Big 4 accounting firm KPMG LLP will pay $50 million to settle SEC allegations that it altered past audit work after receiving stolen information from the PCAOB, which the SEC oversees, Bloomberg reported.

According to a June 17 statement, KMPG admitted wrongdoing and agreed to hire an independent consultant to review its internal controls. “KPMG’s ethical failures are simply unacceptable,” SEC Chairman Jay Clayton said in the statement. “The resolution the enforcement division has reached holds KPMG accountable for its past failures and provides for continuing, heightened oversight to protect our markets and our investors.”

The fine stems from what was called a “steal the exam” scheme, from 2015 to 2017, in which KPMG professionals and former PCAOB employees worked together to help the firm, which had suffered a high rate of deficiencies. In the end, six KPMG professionals were dismissed after an investigation found they tried to obtain confidential information that would reveal which audits the PCAOB planned to review in its annual inspections. “With the data, the former employees oversaw a program to revise certain audits to reduce the likelihood government inspectors would find shortfalls,” Bloomberg reported.

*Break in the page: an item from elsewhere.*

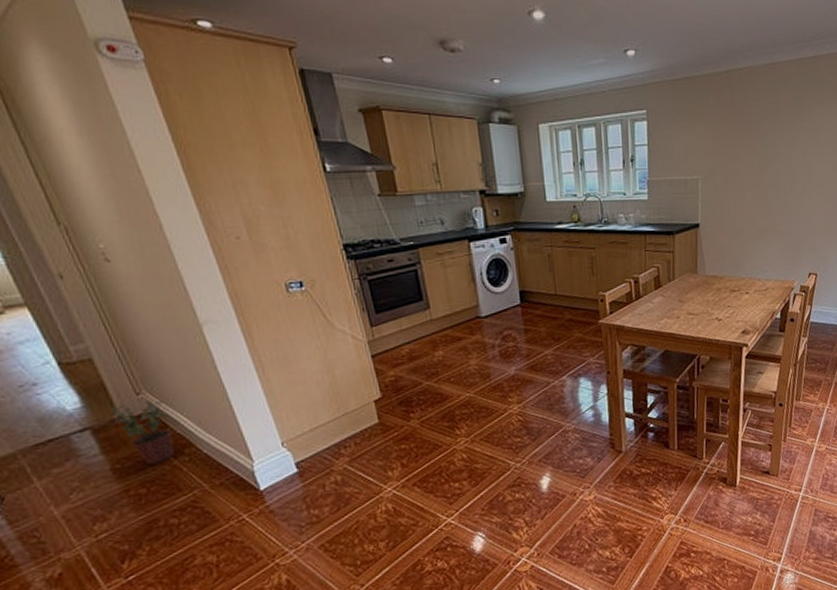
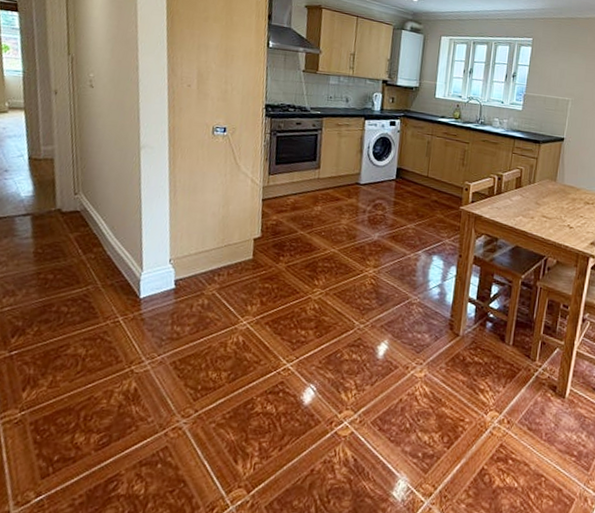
potted plant: present [111,400,174,465] -> none [51,200,92,256]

The investigation resulted in January 2018 criminal charges against three former PCAOB officials, who went on to work for KPMG, of stealing information tied to PCAOB exams.

In an email statement, a company spokesperson said KPMG has learned important lessons and is a stronger firm because of steps taken to improve its culture, governance and compliance program. The SEC says its probe is continuing.